FYI.. there are logarithmic functions.(4 votes)

- whats the vertical line test(4 votes)
- What about a horizontal line? I imagine it would be an infinite number of inputs each with the same output. I'm not sure if that would be a function.(2 votes)
- You assessment is correct. A horizontal line has inputs of all real numbers and its output is always the same number. It is a function because each input creates only one output. The rule for functions does not care that multiple inputs happen to create the same output.(5 votes)

- of course pi is the first number that comes into sals head...(4 votes)
- so in this graph, y is not a function of x but x is a function of y?(3 votes)
- Saying that "
`y is a function of x`

" means that x is the input and y is the output, which is the system that most people use.

If you were making a function and you decided to label the input "`y`

" and the output "`x`

" then you could say that "`x is a function of y`

." But only if you did it that way.

Since Khan Academy and a lot of other mathematicians all do it this one way, it makes sense to do the same.
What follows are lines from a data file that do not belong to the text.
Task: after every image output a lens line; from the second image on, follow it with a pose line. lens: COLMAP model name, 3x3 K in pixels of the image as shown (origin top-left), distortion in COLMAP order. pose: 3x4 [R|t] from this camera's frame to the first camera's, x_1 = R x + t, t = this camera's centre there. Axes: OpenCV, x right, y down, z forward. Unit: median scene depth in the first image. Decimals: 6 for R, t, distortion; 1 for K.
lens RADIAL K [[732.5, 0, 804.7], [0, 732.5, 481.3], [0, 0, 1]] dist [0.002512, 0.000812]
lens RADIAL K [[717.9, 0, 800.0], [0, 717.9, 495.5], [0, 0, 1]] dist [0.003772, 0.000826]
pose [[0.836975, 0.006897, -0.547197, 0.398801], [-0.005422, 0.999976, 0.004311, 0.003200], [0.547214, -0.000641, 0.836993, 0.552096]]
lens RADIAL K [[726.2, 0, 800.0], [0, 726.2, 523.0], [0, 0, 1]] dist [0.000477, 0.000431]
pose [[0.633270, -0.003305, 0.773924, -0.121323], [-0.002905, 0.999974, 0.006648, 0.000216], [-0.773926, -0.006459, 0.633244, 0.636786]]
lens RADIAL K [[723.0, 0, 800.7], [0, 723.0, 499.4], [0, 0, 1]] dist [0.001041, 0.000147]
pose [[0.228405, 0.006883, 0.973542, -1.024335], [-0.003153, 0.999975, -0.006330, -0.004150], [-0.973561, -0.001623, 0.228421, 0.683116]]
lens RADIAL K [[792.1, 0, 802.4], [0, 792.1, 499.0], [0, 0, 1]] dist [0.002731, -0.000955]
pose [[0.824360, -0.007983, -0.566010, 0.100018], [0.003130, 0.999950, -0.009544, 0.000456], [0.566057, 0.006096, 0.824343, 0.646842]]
TL;DR: No, x is not a function of y.(1 vote)

## Video transcript

In the following graph,
is y a function of x? So in order for y to
be a function of x, for any x that you input into
the function, any x for which the function is defined. So let's say we have
y is equal to f of x. So we have our little
function machine. It should spit out
exactly one value of y. If it spits out multiple values
of y, we don't know what f of x is going to be equal to. It could be equal to any of
those possible values for y. So let's see if, for this
graph, whether for a given x it spits out exactly one y. Well, the function
seems to be only defined so the domain of this function
is x is equal to negative 2. That's the only place where
we have a definition for it. And if we try to
input negative 2 into this little black
box, what do we get? Do we get exactly one thing? No. If we put in negative 2
here, we could get anything. The point negative 2,
9 is on this relation. Negative 2, 8 is
on this relation. Negative 2, 7; negative 2,
7.5; negative 2, 3.14159-- they're all on these. So if you put a negative 2 into
this relation, essentially, you actually get an
infinite set of values. It could be 9. It could be 3.14. It could be 8. It could be negative 8. You get an infinite
number of results. So since it does not
map to exactly one output of this function,
in the following graph, y is not a function of x.